Hitherto I have treated of human souls only, but animal, mineral, and vegetable souls will now be briefly discussed. Speaking generally, I believe the soul to be, within certain limits, conceived as a diminutive but exact counterpart of its own embodiment, so that an Animal-soul would be like an animal, a Bird-soul like a bird; however, lower in the scale of creation it would appear that the Tree- or Ore-souls, for instance, are supposed, occasionally at least, to assume the shape of some animal or bird. Thus the soul of Eagle-wood is thought to take the shape of a bird, the soul of Tin-ore that of a buffalo, the Gold-soul that of a deer.[80] It has, however, always been recognised that the soul may enter other bodies besides its own, or even bodies of a different kind to its own, and hence these may be only apparent exceptions to the rule that the soul should be the counterpart of its own embodiment.[81]

“Among races within the limits of savagery, the general doctrine of souls is found worked out with remarkable breadth and consistency. The souls of animals are recognised by a natural extension from the theory of human souls; the souls of trees and plants follow in some vague, partial way, and the souls of inanimate objects expand the general category to its extremest boundary.”[82]

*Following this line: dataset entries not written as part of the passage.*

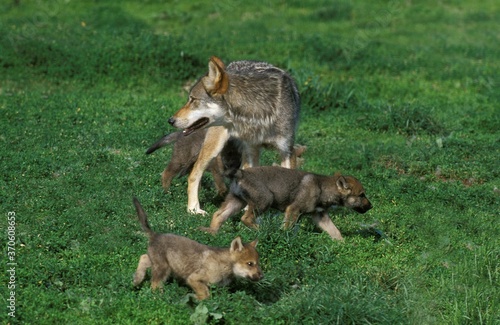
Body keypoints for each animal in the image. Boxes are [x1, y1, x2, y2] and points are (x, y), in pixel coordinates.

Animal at [133, 195, 266, 298]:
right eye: (250, 264)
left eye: (258, 263)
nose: (262, 276)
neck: (225, 265)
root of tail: (155, 235)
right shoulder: (194, 278)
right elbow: (205, 294)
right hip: (163, 268)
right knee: (154, 285)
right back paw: (161, 296)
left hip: (159, 263)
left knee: (143, 258)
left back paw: (137, 279)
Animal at [168, 56, 300, 214]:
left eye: (193, 99)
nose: (170, 120)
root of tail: (231, 65)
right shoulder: (250, 151)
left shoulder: (287, 150)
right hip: (215, 147)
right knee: (194, 173)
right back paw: (194, 209)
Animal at [199, 166, 372, 239]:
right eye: (362, 195)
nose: (371, 206)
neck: (323, 188)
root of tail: (240, 173)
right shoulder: (293, 210)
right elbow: (287, 228)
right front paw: (282, 235)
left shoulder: (320, 216)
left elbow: (335, 231)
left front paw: (343, 244)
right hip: (264, 201)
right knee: (245, 218)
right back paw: (262, 230)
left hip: (236, 202)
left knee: (218, 215)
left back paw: (212, 232)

To the Malay who has arrived at the idea of a generally animated Nature, but has not yet learned to draw scientific distinctions, there appears nothing remarkable or unnatural in the idea of vegetation-souls, or even in that of mineral-souls—rather would he consider us Europeans illogical and inconsistent were he told that we allowed the possession of souls to one half of the creation and denied it to the other.